[EXERCISE INSTRUCTIONS] In the thread on JIT prolog zeroing changes, what is the new byte threshold on x64 for rep stosb style initialization?

JIT: prolog zeroing accounting changes #23498

AndyAyersMS · 2019-03-27T20:13:06Z

Stop double-counting some locals when computing how many slots need to be
zeroed in the prolog.

Bump threshold for rep stosb style init from 16 bytes to 32 bytes on x64.

Stop double-counting some locals when computing how many slots need to be zeroed in the prolog. Bump threshold for rep stosb style init from 16 bytes to 32 bytes on x64.

AndyAyersMS · 2019-03-27T20:27:08Z

Follow-up to comments at tail end of #23403.

Upshot is that we will now use multiple stores to zero up to 32 bytes on a 64 bit platform instead of a loop or rep stos.

Still trying to get a fair evaluation of the perf impact. On a simple test like:

    [MethodImpl(MethodImplOptions.NoInlining)]
    private void Dummy(Span<byte> a, Span<byte> b) { }

    [MethodImpl(MethodImplOptions.NoInlining)]
    public void StackZero() { Span<byte> a, b; a = bytes; b = bytes; Dummy(a, b); }

it is substantial, about a 2x improvement. Wider tests (using the performance repo) show a lot of potential good and bad results (more good than bad) and I am working through some of the cases and will summarize when I have something interesting to say.

Code size is generally improved:

Total bytes of diff: -20050 (-0.05% of base)
    diff is an improvement.

Top file regressions by size (bytes):
         122 : CommandLine.dasm (0.03% of base)
          45 : NuGet.Packaging.dasm (0.03% of base)
          19 : System.ComponentModel.Annotations.dasm (0.04% of base)
          11 : Microsoft.DotNet.InternalAbstractions.dasm (0.22% of base)
           6 : NuGet.Packaging.Core.Types.dasm (0.04% of base)

Top file improvements by size (bytes):
       -3849 : System.Private.CoreLib.dasm (-0.09% of base)
       -3071 : Microsoft.CodeAnalysis.VisualBasic.dasm (-0.05% of base)
       -2137 : Microsoft.CodeAnalysis.CSharp.dasm (-0.05% of base)
       -1266 : Microsoft.CodeAnalysis.dasm (-0.07% of base)

[RAW RECORDS]
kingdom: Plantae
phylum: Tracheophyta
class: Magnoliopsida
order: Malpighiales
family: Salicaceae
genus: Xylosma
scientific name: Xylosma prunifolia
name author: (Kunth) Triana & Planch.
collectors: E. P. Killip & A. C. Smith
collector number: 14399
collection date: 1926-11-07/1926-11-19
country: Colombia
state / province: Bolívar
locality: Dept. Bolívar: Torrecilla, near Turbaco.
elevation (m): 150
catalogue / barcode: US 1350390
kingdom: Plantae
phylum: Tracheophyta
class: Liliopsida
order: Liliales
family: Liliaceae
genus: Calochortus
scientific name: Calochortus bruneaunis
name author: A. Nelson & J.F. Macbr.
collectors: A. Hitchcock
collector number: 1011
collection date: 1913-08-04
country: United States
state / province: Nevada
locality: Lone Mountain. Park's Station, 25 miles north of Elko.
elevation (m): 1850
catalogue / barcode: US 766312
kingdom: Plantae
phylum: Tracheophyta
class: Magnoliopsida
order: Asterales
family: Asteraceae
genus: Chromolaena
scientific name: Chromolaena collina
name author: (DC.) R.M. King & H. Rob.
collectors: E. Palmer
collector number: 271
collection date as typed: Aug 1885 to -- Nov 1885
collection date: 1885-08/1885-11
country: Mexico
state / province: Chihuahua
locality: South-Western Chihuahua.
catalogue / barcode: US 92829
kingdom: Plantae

[RESPONSE TO THIS TASK] 32 bytes, raised from 16 bytes.